Cage Match Project, Round XX: Attitudes of Humility
Date start | 11.17.23 |
Date end | 03.28.24 |
Start Time | 12pm |
Format | |
Medium | |
Admission | Free |
Event artist | |
Presented by | |
Associated Program | Cage Match Project |
In Attitudes of Humility, Jensen presents a new ensemble of works, conceived for the caged exhibition space at MoHA, facilitated by Cage Match Project. The installation strategically combines three sculptural concepts: the "model", the "index", and the "found object", all within the framework of the art-historical Land Art genre. Employing a post-minimalist perspective, Jensen considers how formal repetition can reinforce inherited, restrictive systems of meaning making and influence. Here, each sculpture presents a version of piping used in commercial infrastructures. The works staged on raised platforms, gesture to both the construction of landscape and landscape under construction.

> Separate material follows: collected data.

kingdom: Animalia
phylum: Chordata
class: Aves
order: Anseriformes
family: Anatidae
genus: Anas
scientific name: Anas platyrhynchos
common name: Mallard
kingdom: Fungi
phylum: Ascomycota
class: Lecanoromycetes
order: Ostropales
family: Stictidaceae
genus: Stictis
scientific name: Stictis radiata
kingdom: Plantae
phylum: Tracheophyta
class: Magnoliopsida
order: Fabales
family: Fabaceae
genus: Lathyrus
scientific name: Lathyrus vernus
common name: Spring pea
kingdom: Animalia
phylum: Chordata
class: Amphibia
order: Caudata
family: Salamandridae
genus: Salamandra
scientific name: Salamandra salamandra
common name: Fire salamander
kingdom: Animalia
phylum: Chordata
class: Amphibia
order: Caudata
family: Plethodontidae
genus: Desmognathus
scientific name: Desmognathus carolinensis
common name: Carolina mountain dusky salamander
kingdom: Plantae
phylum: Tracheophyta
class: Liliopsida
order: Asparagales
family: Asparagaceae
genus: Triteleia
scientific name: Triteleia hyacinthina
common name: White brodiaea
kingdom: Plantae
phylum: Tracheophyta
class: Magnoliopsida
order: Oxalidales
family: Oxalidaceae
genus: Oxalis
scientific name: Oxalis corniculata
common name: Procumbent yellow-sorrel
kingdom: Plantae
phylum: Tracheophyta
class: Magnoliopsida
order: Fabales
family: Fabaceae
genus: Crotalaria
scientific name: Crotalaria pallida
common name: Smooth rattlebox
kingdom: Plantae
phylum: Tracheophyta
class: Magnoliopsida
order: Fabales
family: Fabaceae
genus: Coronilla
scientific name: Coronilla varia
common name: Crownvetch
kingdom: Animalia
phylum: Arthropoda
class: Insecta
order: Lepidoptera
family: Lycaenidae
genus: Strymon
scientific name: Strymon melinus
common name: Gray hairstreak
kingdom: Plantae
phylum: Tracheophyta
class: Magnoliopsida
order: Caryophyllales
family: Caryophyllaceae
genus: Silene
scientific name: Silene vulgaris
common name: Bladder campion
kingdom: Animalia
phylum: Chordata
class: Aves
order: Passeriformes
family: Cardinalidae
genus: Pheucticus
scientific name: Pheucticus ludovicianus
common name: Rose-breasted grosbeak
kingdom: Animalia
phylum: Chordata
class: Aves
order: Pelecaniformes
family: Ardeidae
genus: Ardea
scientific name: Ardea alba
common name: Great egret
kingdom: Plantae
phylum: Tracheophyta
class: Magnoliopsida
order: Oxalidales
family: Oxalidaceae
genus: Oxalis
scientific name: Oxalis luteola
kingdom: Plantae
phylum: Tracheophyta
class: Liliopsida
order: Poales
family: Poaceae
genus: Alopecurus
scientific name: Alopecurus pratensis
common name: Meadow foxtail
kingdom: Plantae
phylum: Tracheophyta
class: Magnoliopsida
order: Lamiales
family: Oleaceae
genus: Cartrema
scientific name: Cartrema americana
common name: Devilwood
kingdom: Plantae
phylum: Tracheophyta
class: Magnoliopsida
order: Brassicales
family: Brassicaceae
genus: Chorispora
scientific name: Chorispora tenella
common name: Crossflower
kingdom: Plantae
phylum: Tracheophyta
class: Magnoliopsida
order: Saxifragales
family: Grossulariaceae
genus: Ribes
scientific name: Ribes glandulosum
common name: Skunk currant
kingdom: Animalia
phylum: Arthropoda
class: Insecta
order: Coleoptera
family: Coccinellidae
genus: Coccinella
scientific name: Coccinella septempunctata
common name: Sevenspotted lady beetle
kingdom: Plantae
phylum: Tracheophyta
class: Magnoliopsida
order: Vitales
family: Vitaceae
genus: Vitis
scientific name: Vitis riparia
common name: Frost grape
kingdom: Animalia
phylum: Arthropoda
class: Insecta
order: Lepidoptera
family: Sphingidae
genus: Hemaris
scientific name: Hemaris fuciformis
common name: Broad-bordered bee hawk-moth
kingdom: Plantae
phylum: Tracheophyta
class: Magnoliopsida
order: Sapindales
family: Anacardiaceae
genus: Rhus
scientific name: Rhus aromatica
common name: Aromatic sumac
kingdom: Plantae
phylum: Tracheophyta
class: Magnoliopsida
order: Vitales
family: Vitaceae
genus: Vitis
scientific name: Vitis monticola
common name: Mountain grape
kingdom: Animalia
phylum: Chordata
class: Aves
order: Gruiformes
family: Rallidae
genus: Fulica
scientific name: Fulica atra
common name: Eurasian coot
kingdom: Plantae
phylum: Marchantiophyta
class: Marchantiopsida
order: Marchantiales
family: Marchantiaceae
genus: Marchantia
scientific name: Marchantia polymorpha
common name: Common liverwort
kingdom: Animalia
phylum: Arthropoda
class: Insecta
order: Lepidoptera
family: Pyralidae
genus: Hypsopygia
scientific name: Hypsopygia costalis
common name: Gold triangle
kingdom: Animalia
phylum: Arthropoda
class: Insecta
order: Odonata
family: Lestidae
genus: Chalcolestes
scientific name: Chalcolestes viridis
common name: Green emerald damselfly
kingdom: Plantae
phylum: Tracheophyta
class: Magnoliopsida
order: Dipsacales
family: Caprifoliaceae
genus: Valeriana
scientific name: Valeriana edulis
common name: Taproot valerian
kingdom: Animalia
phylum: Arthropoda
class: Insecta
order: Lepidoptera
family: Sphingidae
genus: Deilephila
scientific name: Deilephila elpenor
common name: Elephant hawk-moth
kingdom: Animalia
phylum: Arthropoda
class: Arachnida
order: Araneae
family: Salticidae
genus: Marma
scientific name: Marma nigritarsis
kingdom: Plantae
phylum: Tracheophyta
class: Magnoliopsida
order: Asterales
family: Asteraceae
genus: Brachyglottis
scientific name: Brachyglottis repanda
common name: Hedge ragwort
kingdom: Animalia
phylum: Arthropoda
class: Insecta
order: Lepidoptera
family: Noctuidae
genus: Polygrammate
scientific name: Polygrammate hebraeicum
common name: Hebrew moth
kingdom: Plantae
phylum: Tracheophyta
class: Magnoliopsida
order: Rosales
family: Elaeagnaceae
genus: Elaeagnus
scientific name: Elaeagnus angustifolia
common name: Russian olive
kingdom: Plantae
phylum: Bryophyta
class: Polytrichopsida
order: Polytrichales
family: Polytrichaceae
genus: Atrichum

Maggie Jensen In each of her installations, Jensen becomes involved in different systems or aesthetics of authority, whether the art institution, a natural history archive, or extractive resource infrastructures. She makes requests of a cultural archive or government agency to access data about particular objects. The process informs artworks that reveal the paths and limits of the internal logics of these institutions.
Cage Match Project (CMP) is a temporary site-specific art installation series in which selected artists are invited to engage a large, industrial caged-trailer. Measured at 20 ft x 8 ft x 7 ft, the weathered and rusted container resides in the exterior lot of The Museum of Human Achievement in Austin, TX where it is under constant exposure to the elements and 24-hour public viewership. CMP is curated by Aryel René Jackson.
Installation materials consist of unaltered HDPE industrial culvert pipe; platforms of cement board and wood: cast concrete of water main casings broken by extreme heat-related pressure; a curved wall mapped with a reproduced constellation used by artist Nancy Holt in the 1976 landwork Sun Tunnels.